The concept of liposome was first proposed by British hematologist Alec D Bangham in 1961, who found that phospholipids would rapidly combine in water to form spheres. Subsequently, Sessa and Weissmann and others officially named this tiny spherical body as liposome in 1970 and defined it as a structure composed of one to several lipid bilayers, which have the property of self-adhesion.
Because liposomes are composed of lipid bilayers, they can be used as carriers for both hydrophilic and hydrophobic functional health ingredients. Hydrophilic substances can be encapsulated in the liposomes, while hydrophobic substances can be embedded in the lipid bilayers to enhance the overall absorption rate of functional health ingredients.
Development Opportunity of Liposome Encapsulation Technology
Most of the health food on the market are taken in oral form. In addition to the poor intestinal permeability of nutrients, the rapid loss of some water-soluble nutrients and the instability of efficacious ingredients in the blood are the reasons for the low absorption rate and poor effect of functional health food. Therefore, how to effectively improve the overall bioavailability of functional health ingredients has become an imperative research direction for the health industry.

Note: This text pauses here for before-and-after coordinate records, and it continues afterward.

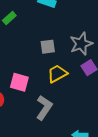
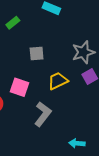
gray square: (48, 47) -> (37, 53), moved

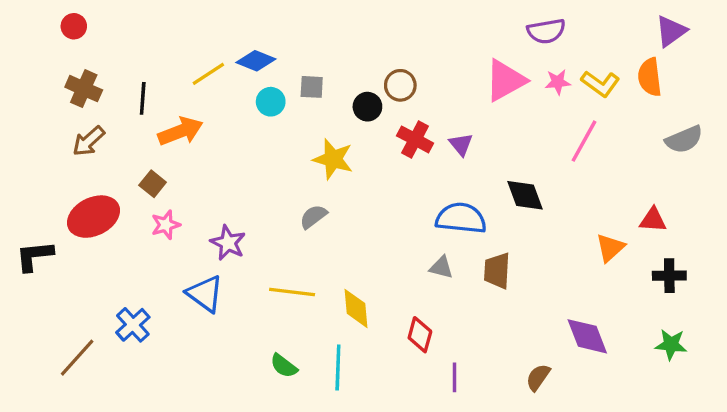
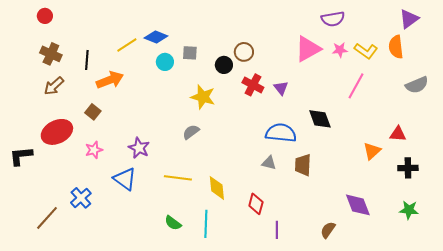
pink star: (166, 225) -> (94, 150), moved

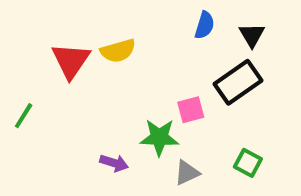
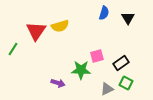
black rectangle: (238, 82) -> (121, 63), moved, size x0.7
green line: (24, 116) -> (13, 49), moved
gray triangle: (187, 173) -> (107, 89), moved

The patent liposome encapsulation technology is a way to encapsulate nutrients with lecithin through special biotechnological equipment, taking advantage of the hydrophilic and lipophilic properties of lecithin, and using liposome to encapsulate nutrients; this helps the nutrient active ingredients of functional health ingredients to pass through the cells of the digestive system more easily, thus significantly increasing the absorption and utilization rate.